Buhari also called for “the few that sometimes give us a bad name, to desist from such misdemeanours and be good ambassadors”.
“First, you are our ambassadors and the face of our country to the world wherever you are. The world is therefore, watching you and would make judgements on Nigeria based on your comportment and actions.
“Second, in whatever legitimate engagement you find yourself, you must strive to excel and be the best,” the president said.
“Third, while you are out in the Diaspora, do not forget home. You represent some of the best human assets that Nigeria has. With your education and exposure to the world, you are at the cutting edge of technology,” the statement said.
Gauteng was hit by a spate of xenophobic violence last month with areas around Johannesburg and Pretoria being the most affected.
The conflict also spread to Nigeria, where citizens targeted South African businesses in retaliation.
READ: Buhari and Ramaphosa vow to end xenophobic violence for good
At least 12 people were killed and hundreds of migrant Nigerians were repatriated to their country.
On Friday, what was frustrating for Nigerians was that members of the APC SA were excluded from the talks.
While discussions continued inside the hotel in Pretoria, Agbeniga and his colleagues waited outside.

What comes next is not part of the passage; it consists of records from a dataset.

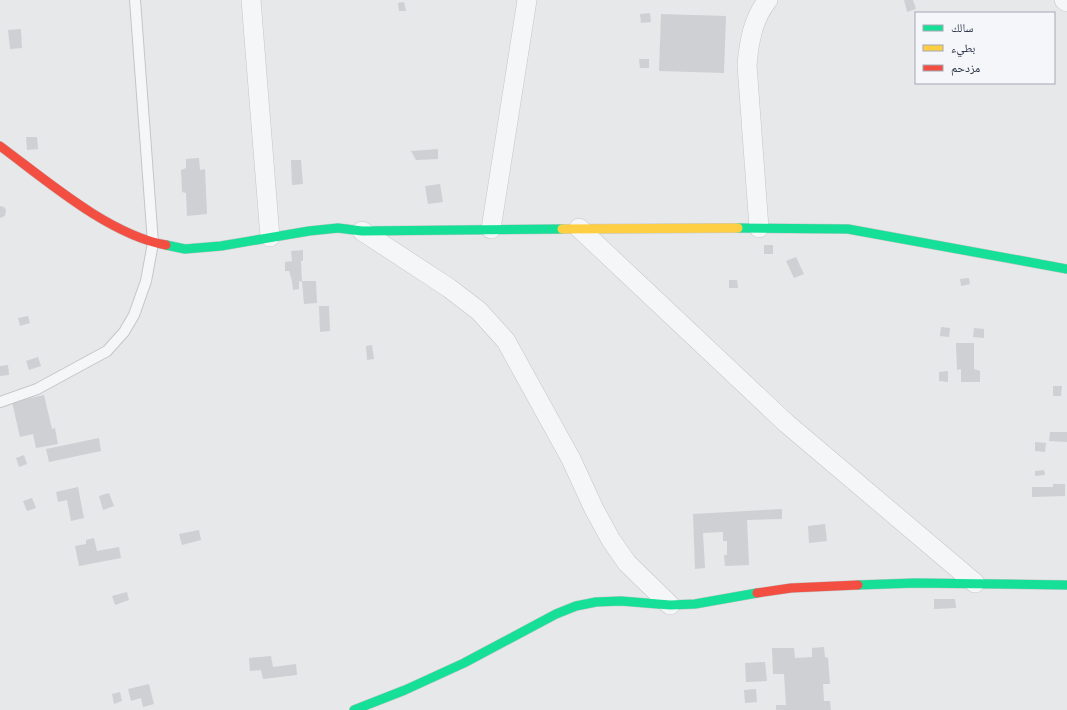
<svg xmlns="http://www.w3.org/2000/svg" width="1067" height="710" font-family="Mulish,'Noto Naskh Arabic',sans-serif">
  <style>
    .building { fill: #ced0d3 }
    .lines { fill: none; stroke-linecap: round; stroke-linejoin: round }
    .lane-casing { stroke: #c4c6c8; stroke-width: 12 }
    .street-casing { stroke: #c4c6c8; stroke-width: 20 }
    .fast-casing { stroke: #c4c6c8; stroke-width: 10 }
    .slow-casing { stroke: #c4c6c8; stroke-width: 10 }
    .jam-casing { stroke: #c4c6c8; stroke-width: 10 }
    .lane { stroke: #f5f6f7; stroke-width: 10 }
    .street { stroke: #f5f6f7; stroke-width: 19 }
    .fast { stroke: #16e098; stroke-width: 9 }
    .slow { stroke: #ffcf43; stroke-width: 9 }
    .jam { stroke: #f24e42; stroke-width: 9 }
  </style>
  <rect width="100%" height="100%" fill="#e6e8ea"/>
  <g class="building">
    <path d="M904,0H913L916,9L907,12Z"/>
    <path d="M404,2L406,11H399L398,3Z"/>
    <path d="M650,13L651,22L641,23L640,14Z"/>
    <path d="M661,14L726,16L724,73L659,71Z"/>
    <path d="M21,29L22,48L10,49L8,30Z"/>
    <path d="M639,59H649V68H640Z"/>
    <path d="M26,137H37L38,149L27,150Z"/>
    <path d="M438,149V159L416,160L411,151Z"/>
    <path d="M199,158L200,170L205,169L207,214L187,216L186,193L182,192L181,170L186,168V159Z"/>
    <path d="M291,160H301L303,184L292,185Z"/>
    <path d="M440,184L443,202L428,204L425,186Z"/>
    <path d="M0,206L4,207L6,210L5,216L2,217L0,218Z"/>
    <rect x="764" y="245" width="9" height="9"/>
    <path d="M303,250V261H301L302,282L299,281V289L293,290L292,281L289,271H285V262L292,261L291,251Z"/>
    <path d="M796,257L804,274L794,278L786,261Z"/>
    <path d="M969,278L970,284L961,286L960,279Z"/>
    <path d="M729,280H737L738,288H729Z"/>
    <path d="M302,281H316L317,303L304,304Z"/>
    <path d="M319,306H329L330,331L320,332Z"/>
    <path d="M28,316L30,323L20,326L18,318Z"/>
    <path d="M941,327L950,328L949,337L940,336Z"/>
    <path d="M974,328L984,329V338L973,337Z"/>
    <path d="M956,343H974V369L980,371V382H961V369L957,370Z"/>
    <path d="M372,345L374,359L367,360L366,346Z"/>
    <path d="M38,357L41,366L29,370L26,361Z"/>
    <path d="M8,365L9,375L0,376V366Z"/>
    <path d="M948,371V382L939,381V372Z"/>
    <path d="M1053,386H1062L1061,396H1053Z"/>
    <path d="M44,395L52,429L55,428L58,444L36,448L33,434L20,437L12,402Z"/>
    <path d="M1050,432H1067V442L1049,441Z"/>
    <path d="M99,438L101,451L49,462L46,449Z"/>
    <path d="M1035,442L1046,443L1045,452L1035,451Z"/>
    <path d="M24,455L27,464L19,467L16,458Z"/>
    <path d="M1044,470L1045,475L1035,476V471Z"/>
    <path d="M1053,484H1065V496L1032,497V487H1053Z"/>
    <path d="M78,487L84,518L71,521L67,500L58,502L56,492Z"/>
    <path d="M109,493L114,506L103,510L99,496Z"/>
    <path d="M32,498L36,508L27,511L23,501Z"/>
    <path d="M782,509V519L747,520L749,565L725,566L724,555H727V541H723V532L703,533L705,568L695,569L693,514Z"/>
    <path d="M825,524L827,541L809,543L808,526Z"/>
    <path d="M199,530L201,540L182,545L179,534Z"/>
    <path d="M94,538L97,551L119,547L121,558L79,566L75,546L86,544V540Z"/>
    <path d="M127,592L129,600L115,605L112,596Z"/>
    <path d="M934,599H955L956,608L934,609Z"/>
    <path d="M824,647L825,657L828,658L830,684H823L824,701H830L831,710H776V705H786L784,674H773L772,648H794L795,658L812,657V648Z"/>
    <path d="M271,656L273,667L296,664L297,675L263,679L261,670L250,671L249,658Z"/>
    <path d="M765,662L767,681L746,682L745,663Z"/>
    <path d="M149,684L154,704L143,707L141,698L131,701L128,689Z"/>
    <path d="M756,689L757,702L745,703L744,690Z"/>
    <path d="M120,692L122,701L114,704L112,694Z"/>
  </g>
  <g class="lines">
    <g class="lane-casing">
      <path id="lane" d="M0,402L37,389L107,351L124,332L134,315L146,281L153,243L135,0"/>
    </g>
    <g class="street-casing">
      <g id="street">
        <path d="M251,0L270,237"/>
        <path d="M1064,0L1067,2"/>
        <path d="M579,228L786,423L975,583"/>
        <path d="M759,228L747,65C749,42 753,18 768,0"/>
        <path d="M491,229L527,0"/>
        <path d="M362,231L449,288L479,311L506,341L571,459L594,509L611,540L627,563L670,605"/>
      </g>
    </g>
    <g class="fast-casing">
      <g id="fast">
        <path d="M738,228L848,229L1067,269"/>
        <path d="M166,245L185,249L221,246L309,231L338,228L362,231L562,229"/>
        <path d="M858,585L915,583L1067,585"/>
        <path d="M354,710L405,690L464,663L556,614L576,606L596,602L621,601L670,605L695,604L757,593"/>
      </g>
    </g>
    <g class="slow-casing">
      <path id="slow" d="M562,229L738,228"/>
    </g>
    <g class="jam-casing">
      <g id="jam">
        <path d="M0,146C46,180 109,235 166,245"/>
        <path d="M757,593L791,588L858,585"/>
      </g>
    </g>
    <use href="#lane" class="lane"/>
    <use href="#street" class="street"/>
    <use href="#fast" class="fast"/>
    <use href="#slow" class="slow"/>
    <use href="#jam" class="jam"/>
  </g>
  <rect x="915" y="12" width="140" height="72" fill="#f4f6f9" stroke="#a4a8b1"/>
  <rect x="923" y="25" width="20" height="6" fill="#16e098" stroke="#a4a8b1"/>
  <text x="951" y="32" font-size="12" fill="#2b3445">سالك</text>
  <rect x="923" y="45" width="20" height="6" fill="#ffcf43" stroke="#a4a8b1"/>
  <text x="951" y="52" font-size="12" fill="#2b3445">بطيء</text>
  <rect x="923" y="65" width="20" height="6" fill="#f24e42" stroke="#a4a8b1"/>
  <text x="951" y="72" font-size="12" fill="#2b3445">مزدحم</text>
</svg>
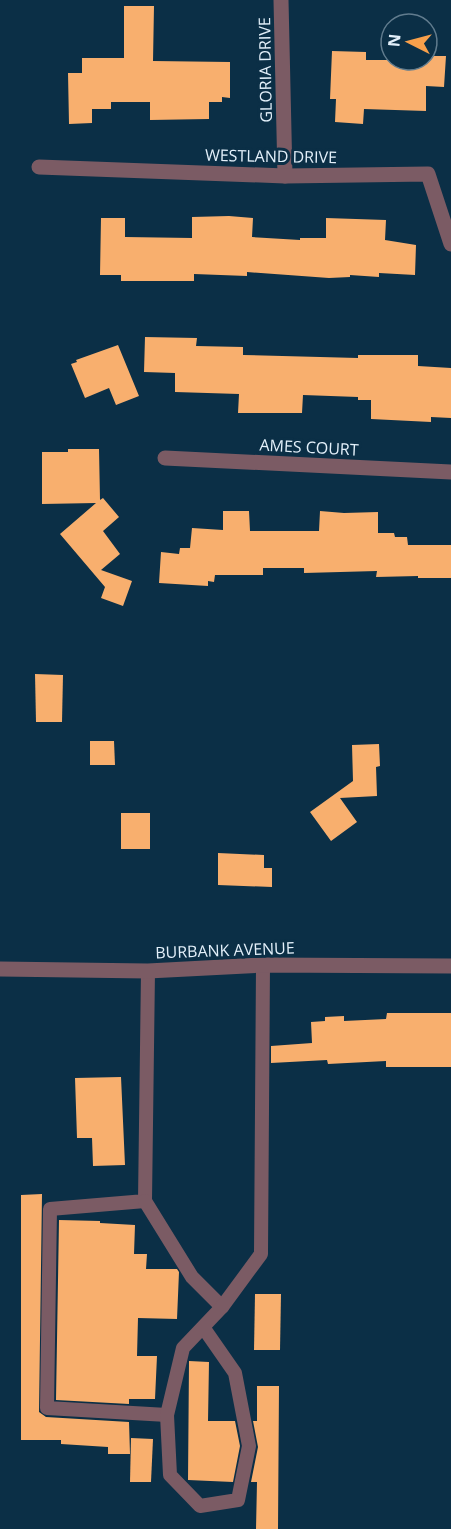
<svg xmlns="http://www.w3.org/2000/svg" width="451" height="1529" font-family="'Open Sans',sans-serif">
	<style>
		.building { fill: #f8af6e }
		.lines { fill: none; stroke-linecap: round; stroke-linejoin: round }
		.lane { stroke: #7b5b64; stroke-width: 14 }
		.street { stroke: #7b5b64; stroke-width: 15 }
		.labels { text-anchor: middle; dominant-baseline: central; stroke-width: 6; stroke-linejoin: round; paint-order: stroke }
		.street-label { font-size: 16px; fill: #e3f0fa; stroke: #0b2f46 }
	</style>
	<rect width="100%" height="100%" fill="#0b2f46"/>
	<g class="building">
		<polygon points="124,6 154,6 153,61 230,62 230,98 222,97 222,102 209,102 209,119 150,120 150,102 111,102 111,109 92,109 92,123 69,124 68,73 82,73 82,58 124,58"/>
		<polygon points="332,51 366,52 366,60 427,60 427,56 446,56 444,87 426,86 426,111 364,109 363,124 335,122 336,99 330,99"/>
		<polygon points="229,216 253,218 252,237 300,240 300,238 326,238 326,218 386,220 385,240 416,245 415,275 379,273 379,277 350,275 350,277 329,278 247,272 247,276 194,274 194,281 121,281 121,275 100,275 101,218 125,218 125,237 192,238 192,217"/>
		<polygon points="145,337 197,338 196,346 243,347 243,355 358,358 358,355 418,355 418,366 451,368 451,418 431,417 431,422 371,419 371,400 358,400 358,397 303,395 302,413 238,413 239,394 175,392 175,373 144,372"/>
		<polygon points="118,345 139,396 116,405 109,388 85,398 71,364 77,362 76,360"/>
		<polygon points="68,449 99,449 100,500 103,498 119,517 103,531 120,554 101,570 132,581 123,606 101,598 105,587 60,534 96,503 42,504 42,452 68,452"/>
		<polygon points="223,511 249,511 250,531 319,531 320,511 344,513 378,512 378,533 394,533 395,537 407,537 408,545 451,545 451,578 418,578 418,576 376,577 377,571 304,573 304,568 263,568 263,575 215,575 214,582 208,581 208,586 159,583 161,552 179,554 180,548 190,548 192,528 223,530"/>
		<polygon points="35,674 63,675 62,722 36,722"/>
		<polygon points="90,741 114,741 115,765 90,765"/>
		<polygon points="379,744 380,766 376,767 377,796 340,798 357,822 331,841 310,812 353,781 352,745"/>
		<rect x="121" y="813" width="29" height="36"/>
		<polygon points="218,853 264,855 264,868 272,868 272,887 218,885"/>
		<polygon points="387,1013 451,1013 451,1067 386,1067 386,1061 328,1064 327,1060 271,1063 271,1046 312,1043 311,1022 325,1021 325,1017 344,1016 344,1021 386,1019"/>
		<polygon points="121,1077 125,1165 93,1166 92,1138 77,1138 75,1078"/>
		<polygon points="42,1194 39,1412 46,1417 129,1422 130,1454 108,1454 108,1447 61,1444 61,1440 21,1440 21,1195"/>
		<polygon points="59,1220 100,1221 100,1223 135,1225 134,1254 147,1254 146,1269 177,1269 179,1272 177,1319 138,1318 137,1356 157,1356 155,1399 129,1399 129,1404 56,1400"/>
		<polygon points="255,1294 281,1294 280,1350 254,1350"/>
		<polygon points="189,1361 209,1362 208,1421 235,1421 240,1446 233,1482 188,1480"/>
		<polygon points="257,1386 279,1386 278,1529 256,1529 257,1482 251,1482 258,1447 253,1421 257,1421"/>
		<polygon points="131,1438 153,1439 151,1482 130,1482"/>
	</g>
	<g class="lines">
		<g class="lane">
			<polyline points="148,971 145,1201 50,1209 47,1408 167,1415"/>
			<polyline points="145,1201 192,1277 222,1307"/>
			<polyline points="203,1327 235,1373 249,1446 238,1500 200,1506 170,1475 167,1415 183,1348 222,1307 261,1254 263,965"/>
		</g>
		<g class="street">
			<polyline points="281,0 285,176"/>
			<polyline points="39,167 285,176 428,174 451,244"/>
			<polyline points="165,458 451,472"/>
			<polyline points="0,969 148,971 263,965 451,966"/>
		</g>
	</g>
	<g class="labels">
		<g class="street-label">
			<text transform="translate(265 70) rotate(-91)">GLORIA DRIVE</text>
			<text transform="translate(271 156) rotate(1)">WESTLAND DRIVE</text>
			<text transform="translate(309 447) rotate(3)">AMES COURT</text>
			<text transform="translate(225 950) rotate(-2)">BURBANK AVENUE</text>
		</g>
	</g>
	<g transform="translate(409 42) rotate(276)"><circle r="28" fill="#0b2f46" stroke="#617c8e" stroke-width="1.5"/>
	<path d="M0-4.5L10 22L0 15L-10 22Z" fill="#f8a04b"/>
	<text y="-9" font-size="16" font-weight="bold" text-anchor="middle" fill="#e3f0fa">N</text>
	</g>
</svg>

“It’s appalling because we were all notified that there was a community meeting with the president this morning. We had to leave our workplaces to come here, so that we can voice our grievances to our president,” Agbeniga said.
However, the organisation would not be deterred by the exclusion as they would be taking further steps regarding the matter, he said.
The APC SA said it had a list with hundreds of names of Nigerians who should be compensated.
Accordingly, they are expecting the Nigerian embassy to take the matter up with the South African government.
“There are protocols, there are ways to handle things. The party is going to handle things officially. People have already handed in their names and the things they have lost in the process.
“So we expect South Africa to follow up on that,” said Agbeniga.
He distanced himself and the APC SA from the group of disgruntled Nigerians who protested outside the Union Buildings on Thursday.
The police fired tear gas to disperse the group and one person was arrested.
“We are not aware of it [the incident]. We do not know the grievances of those people,” said Agbeniga. He believed the protest was used by the Nigerian embassy to sideline them.
“What we were told initially – we are the representatives of the ruling party in South Africa – this is APC SA, so we should be given priority. I am not happy personally and my people are not happy.
“A lot of people are living in fear in South Africa because no one knows what is going to happen next,” he said.
The APC SA chief whip sent a stern message to the Nigerian president: “I want him [Buhari] to listen to the voice of the people.
“People are not happy about the situation in Nigeria, people are not happy about the situation here [in South Africa].”